(INPUT)

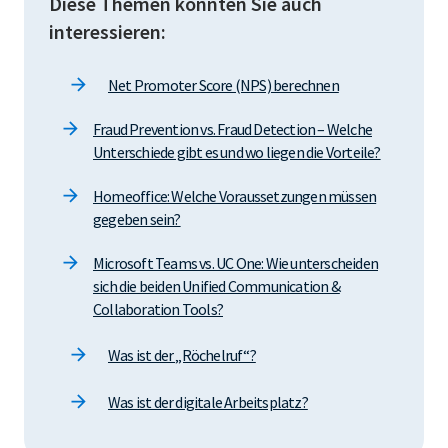
Diese Themen könnten Sie auch
interessieren:
Net Promoter Score (NPS) berechnen
Fraud Prevention vs. Fraud Detection – Welche
Unterschiede gibt es und wo liegen die Vorteile?
Homeoffice: Welche Voraussetzungen müssen
gegeben sein?
Microsoft Teams vs. UC One: Wie unterscheiden
sich die beiden Unified Communication &
Collaboration Tools?
Was ist der „Röchelruf“?
Was ist der digitale Arbeitsplatz?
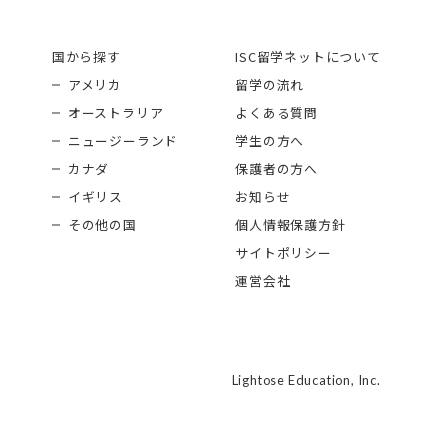
国から探す
ISC留学ネットについて
アメリカ
留学の流れ
オーストラリア
よくある質問
ニュージーランド
学生の方へ
カナダ
保護者の方へ
イギリス
お知らせ
その他の国
個人情報保護方針
サイトポリシー
運営会社
Lightose Education, Inc.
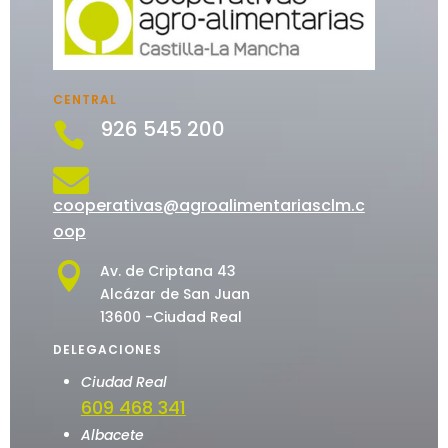
CENTRAL
926 545 200


cooperativas@agroalimentariasclm.c
oop

Av. de Criptana 43
Alcázar de San Juan
13600 -Ciudad Real
DELEGACIONES
Ciudad Real
609 468 341
Albacete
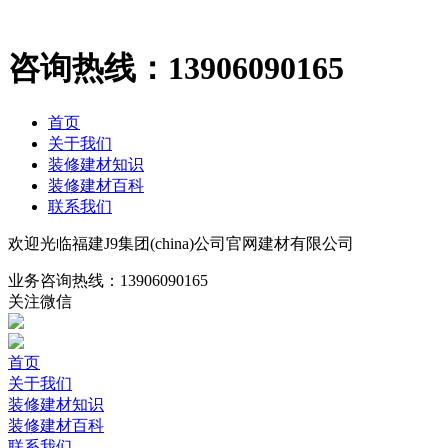
咨询热线：
13906090165
首页
关于我们
装修建材知识
装修建材百科
联系我们
欢迎光临福建J9集团(china)公司官网建材有限公司
业务咨询热线：
13906090165
关注微信
首页
关于我们
装修建材知识
装修建材百科
联系我们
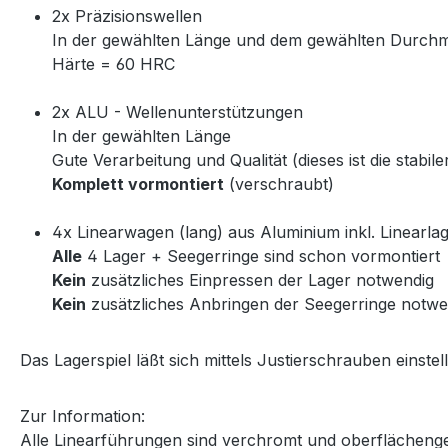
2x Präzisionswellen
In der gewählten Länge und dem gewählten Durch
Härte = 60 HRC
2x ALU - Wellenunterstützungen
In der gewählten Länge
Gute Verarbeitung und Qualität (dieses ist die stabi
Komplett vormontiert
(verschraubt)
4x Linearwagen (lang) aus Aluminium inkl. Linearla
Alle
4 Lager + Seegerringe sind schon vormontiert
Kein
zusätzliches Einpressen der Lager notwendig
Kein
zusätzliches Anbringen der Seegerringe notwe
Das Lagerspiel läßt sich mittels Justierschrauben einstel
Zur Information:
Alle Linearführungen sind verchromt und oberflächeng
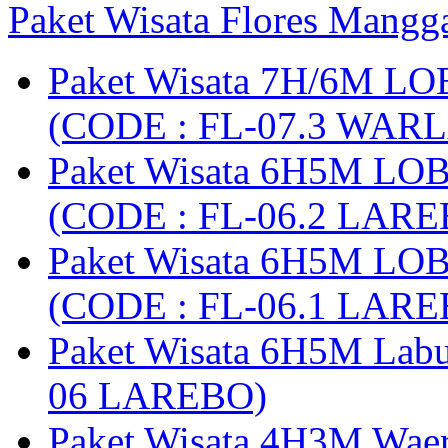
Paket Wisata Flores Mangg
Paket Wisata 7H/6M LO
(CODE : FL-07.3 WARL
Paket Wisata 6H5M LO
(CODE : FL-06.2 LARE
Paket Wisata 6H5M LO
(CODE : FL-06.1 LARE
Paket Wisata 6H5M Lab
06 LAREBO)
Paket Wisata 4H3M Wa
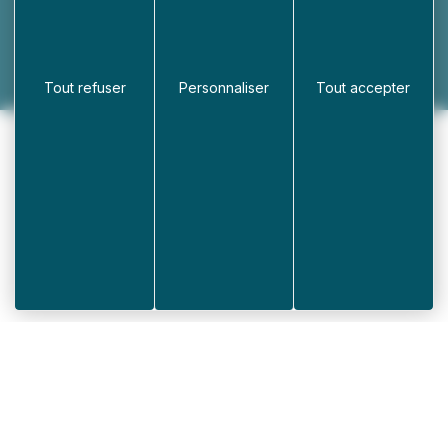
Royaume-Uni
Site du jumelage
Tout refuser
Personnaliser
Tout accepter
Réalisation Koredge
Accueil
/
Dynamique
/
Économie & tourisme
Que recherchez-vous ?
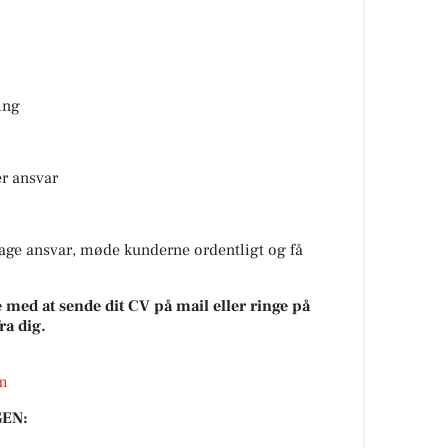
ing
r ansvar
 tage ansvar, møde kunderne ordentligt og få
 med at sende dit CV på mail eller ringe på
fra dig.
m
EN:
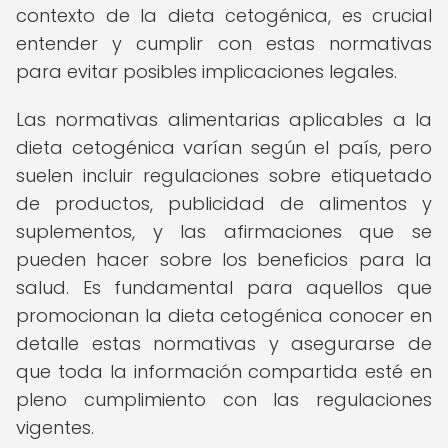
contexto de la dieta cetogénica, es crucial
entender y cumplir con estas normativas
para evitar posibles implicaciones legales.
Las normativas alimentarias aplicables a la
dieta cetogénica varían según el país, pero
suelen incluir regulaciones sobre etiquetado
de productos, publicidad de alimentos y
suplementos, y las afirmaciones que se
pueden hacer sobre los beneficios para la
salud. Es fundamental para aquellos que
promocionan la dieta cetogénica conocer en
detalle estas normativas y asegurarse de
que toda la información compartida esté en
pleno cumplimiento con las regulaciones
vigentes.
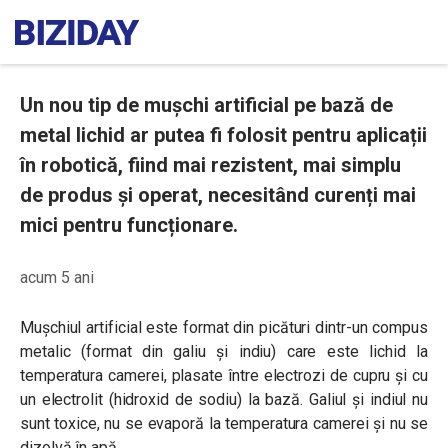
Un nou tip de mușchi artificial pe bază de
metal lichid ar putea fi folosit pentru aplicații
în robotică, fiind mai rezistent, mai simplu
de produs și operat, necesitând curenți mai
mici pentru funcționare.
acum 5 ani
Mușchiul artificial este format din picături dintr-un compus
metalic (format din galiu și indiu) care este lichid la
temperatura camerei, plasate între electrozi de cupru și cu
un electrolit (hidroxid de sodiu) la bază. Galiul și indiul nu
sunt toxice, nu se evaporă la temperatura camerei și nu se
dizolvă în apă.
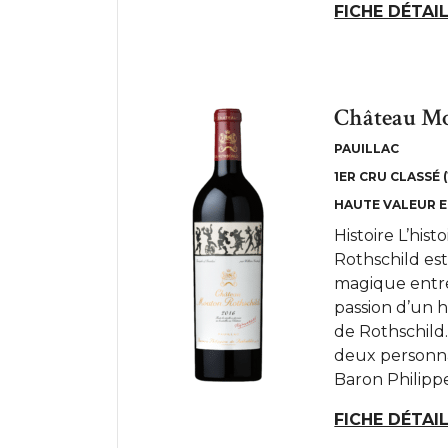
FICHE DÉTAI
Château Mo
PAUILLAC
1ER CRU CLASSÉ (
HAUTE VALEUR 
Histoire L’hi
Rothschild es
magique entre 
passion d’un 
de Rothschild
deux personnal
Baron Philippe
FICHE DÉTAI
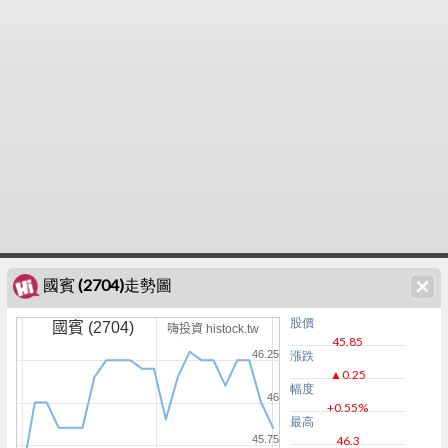
國賓 (2704)走勢圖
股價
國賓 (2704)
嗨投資 histock.tw
45.85
46.25
漲跌
▲0.25
幅度
46
+0.55%
最高
45.75
46.3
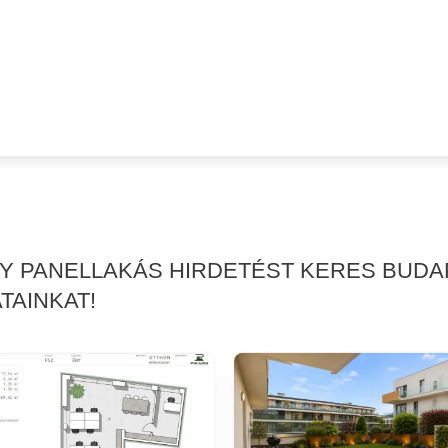
GY PANELLAKÁS HIRDETÉST KERES BUDA
TAINKAT!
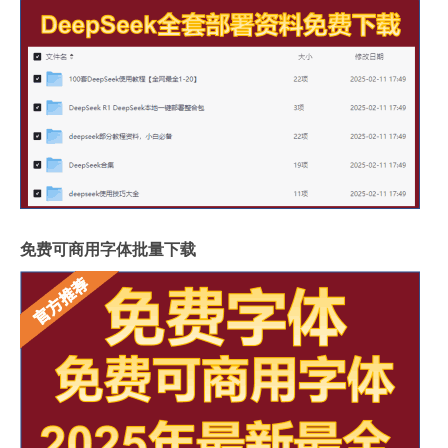
免费可商用字体批量下载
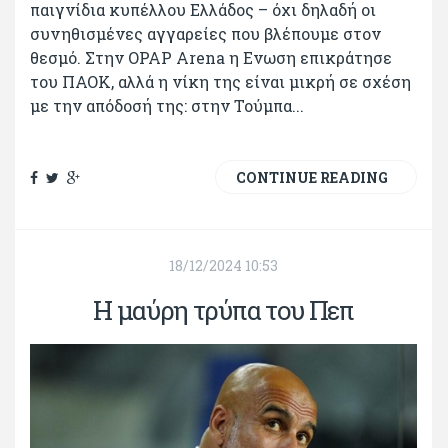
παιγνίδια κυπέλλου Ελλάδος – όχι δηλαδή οι
συνηθισμένες αγγαρείες που βλέπουμε στον
θεσμό. Στην OPAP Arena η Ενωση επικράτησε
του ΠΑΟΚ, αλλά η νίκη της είναι μικρή σε σχέση
με την απόδοσή της: στην Τούμπα...
CONTINUE READING
18/12/2024 10:53
Η μαύρη τρύπα του Πεπ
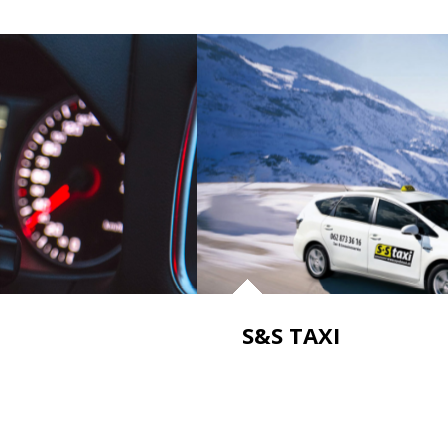
S&S TAXI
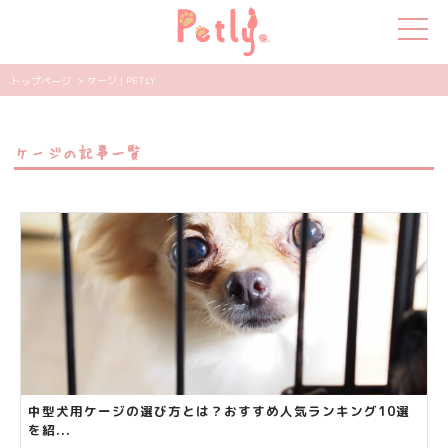
> ケージ | PETLY
トップページ
犬の特集
ケージの記事一覧
猫の特集
ペット用品
飼い主さんの悩み
ペットの気持ち
知って得する
エンタメ
中型犬用ケージの選び方とは？おすすめ人気ランキング10選
を紹...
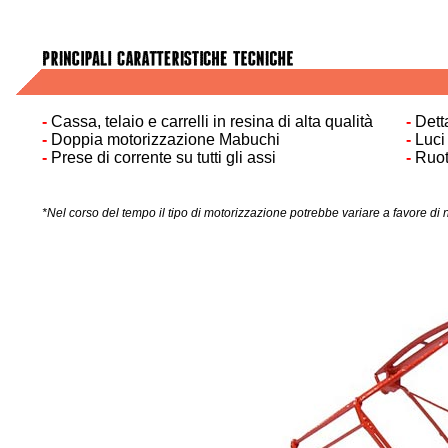
-
Cassa
,
telaio e carrelli in resina di alta qualità
-
Dett
-
Doppia motorizzazione Mabuchi
-
Luci 
-
Prese di corrente su tutti gli assi
-
Ruot
*Nel corso del tempo il tipo di motorizzazione potrebbe variare a favore di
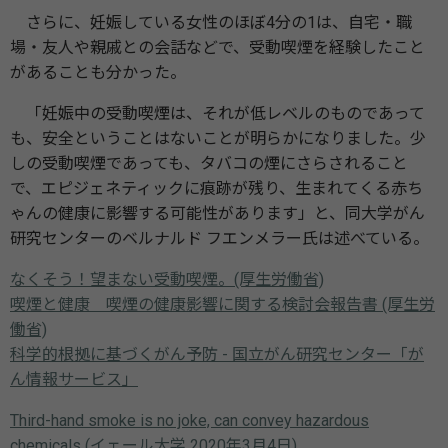
さらに、妊娠している女性のほぼ4分の1は、自宅・職
場・友人や親戚との会話などで、受動喫煙を経験したこと
があることも分かった。
「妊娠中の受動喫煙は、それが低レベルのものであって
も、安全ということはないことが明らかになりました。少
しの受動喫煙であっても、タバコの煙にさらされること
で、エピジェネティックに痕跡が残り、生まれてくる赤ち
ゃんの健康に影響する可能性があります」と、同大学がん
研究センターのベルナルド フエンメラー氏は述べている。
なくそう！望まない受動喫煙。(厚生労働省)
喫煙と健康 喫煙の健康影響に関する検討会報告書 (厚生労
働省)
科学的根拠に基づくがん予防 - 国立がん研究センター「が
ん情報サービス」
Third-hand smoke is no joke, can convey hazardous
chemicals (イェール大学 2020年3月4日)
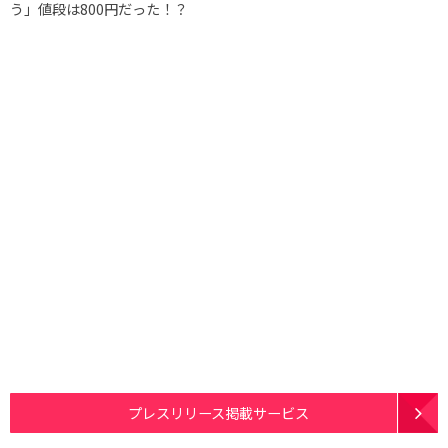
う」値段は800円だった！？
プレスリリース掲載サービス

(End INPUT)

# [EXERCISE]
What are the lines in the records above, word for word, from the one containing "Doppia motorizzazione Mabuchi" through the one containing "ゃんの健康に影響する可能性があります」と、同大学がん", both ends included and pictures left out?

# [SOLUTION FOR THIS PROBLEM]
Doppia motorizzazione Mabuchi
-
Luci 
-
Prese di corrente su tutti gli assi
-
Ruot
*Nel corso del tempo il tipo di motorizzazione potrebbe variare a favore di
さらに、妊娠している女性のほぼ4分の1は、自宅・職
場・友人や親戚との会話などで、受動喫煙を経験したこと
があることも分かった。
「妊娠中の受動喫煙は、それが低レベルのものであって
も、安全ということはないことが明らかになりました。少
しの受動喫煙であっても、タバコの煙にさらされること
で、エピジェネティックに痕跡が残り、生まれてくる赤ち
ゃんの健康に影響する可能性があります」と、同大学がん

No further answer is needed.